WORK INSTRUCTION.
Within the records that follow, find every line containing the string "Left". Copy those lines.

[Named joint coordinates]
_ _ _ _ _

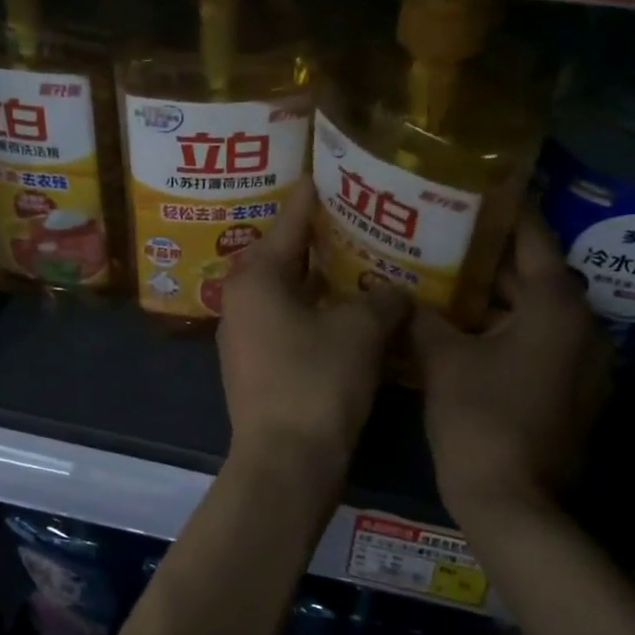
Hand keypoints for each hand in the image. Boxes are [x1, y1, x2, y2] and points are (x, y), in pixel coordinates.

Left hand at [217, 188, 407, 471]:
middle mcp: (240, 297)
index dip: (320, 193)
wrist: (285, 463)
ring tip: (366, 261)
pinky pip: (289, 322)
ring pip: (289, 291)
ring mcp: (244, 335)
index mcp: (256, 275)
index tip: (344, 170)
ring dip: (324, 280)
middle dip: (326, 238)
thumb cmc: (317, 382)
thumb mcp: (361, 331)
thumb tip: (394, 290)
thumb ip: (382, 298)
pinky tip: (352, 313)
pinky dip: (317, 312)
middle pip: (287, 253)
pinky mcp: (256, 366)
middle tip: (367, 216)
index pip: (292, 216)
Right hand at [412, 209, 612, 524]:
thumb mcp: (442, 360)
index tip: (476, 189)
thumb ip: (422, 317)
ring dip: (496, 298)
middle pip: (534, 275)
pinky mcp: (573, 391)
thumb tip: (397, 293)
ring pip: (535, 313)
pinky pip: (539, 343)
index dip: (504, 211)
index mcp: (556, 306)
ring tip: (447, 279)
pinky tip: (465, 329)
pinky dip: (507, 331)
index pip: (533, 237)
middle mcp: (582, 326)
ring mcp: (583, 363)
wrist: (513, 502)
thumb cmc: (479, 419)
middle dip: (489, 259)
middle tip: (443, 237)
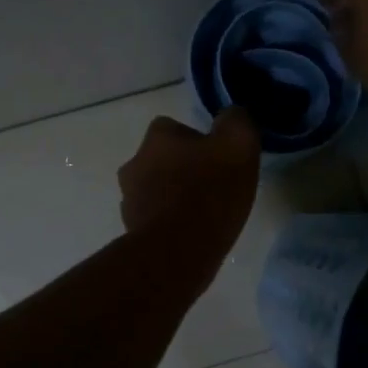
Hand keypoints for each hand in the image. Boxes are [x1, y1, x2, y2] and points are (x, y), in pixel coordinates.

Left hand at [117, 110, 260, 276]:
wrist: (178, 252)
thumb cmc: (209, 193)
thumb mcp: (238, 145)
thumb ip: (236, 121)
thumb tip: (230, 116)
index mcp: (156, 137)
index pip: (175, 128)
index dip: (198, 141)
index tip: (218, 160)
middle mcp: (134, 162)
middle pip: (163, 159)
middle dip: (183, 169)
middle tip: (213, 187)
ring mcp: (129, 198)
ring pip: (156, 189)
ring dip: (175, 196)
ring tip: (203, 215)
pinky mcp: (131, 230)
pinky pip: (154, 218)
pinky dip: (169, 222)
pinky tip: (191, 235)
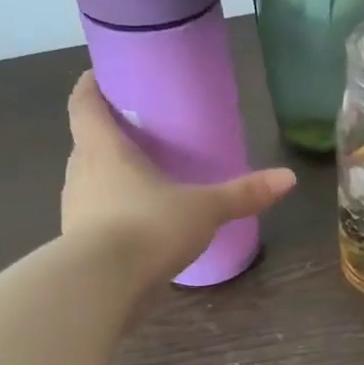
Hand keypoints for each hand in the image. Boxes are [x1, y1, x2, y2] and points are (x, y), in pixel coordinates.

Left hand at [62, 72, 295, 282]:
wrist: (102, 287)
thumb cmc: (148, 227)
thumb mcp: (204, 208)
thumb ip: (243, 193)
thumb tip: (288, 177)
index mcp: (103, 149)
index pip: (84, 105)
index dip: (91, 87)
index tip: (101, 76)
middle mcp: (81, 174)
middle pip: (87, 143)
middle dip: (108, 136)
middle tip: (139, 134)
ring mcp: (75, 212)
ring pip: (91, 183)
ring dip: (110, 178)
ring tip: (144, 180)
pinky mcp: (79, 247)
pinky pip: (97, 218)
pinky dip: (114, 215)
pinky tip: (140, 226)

_ _ _ _ _

SOLUTION.
Left hand at [217, 188, 407, 471]:
Left hand at [117, 110, 260, 276]:
Left hand at [62, 72, 295, 282]:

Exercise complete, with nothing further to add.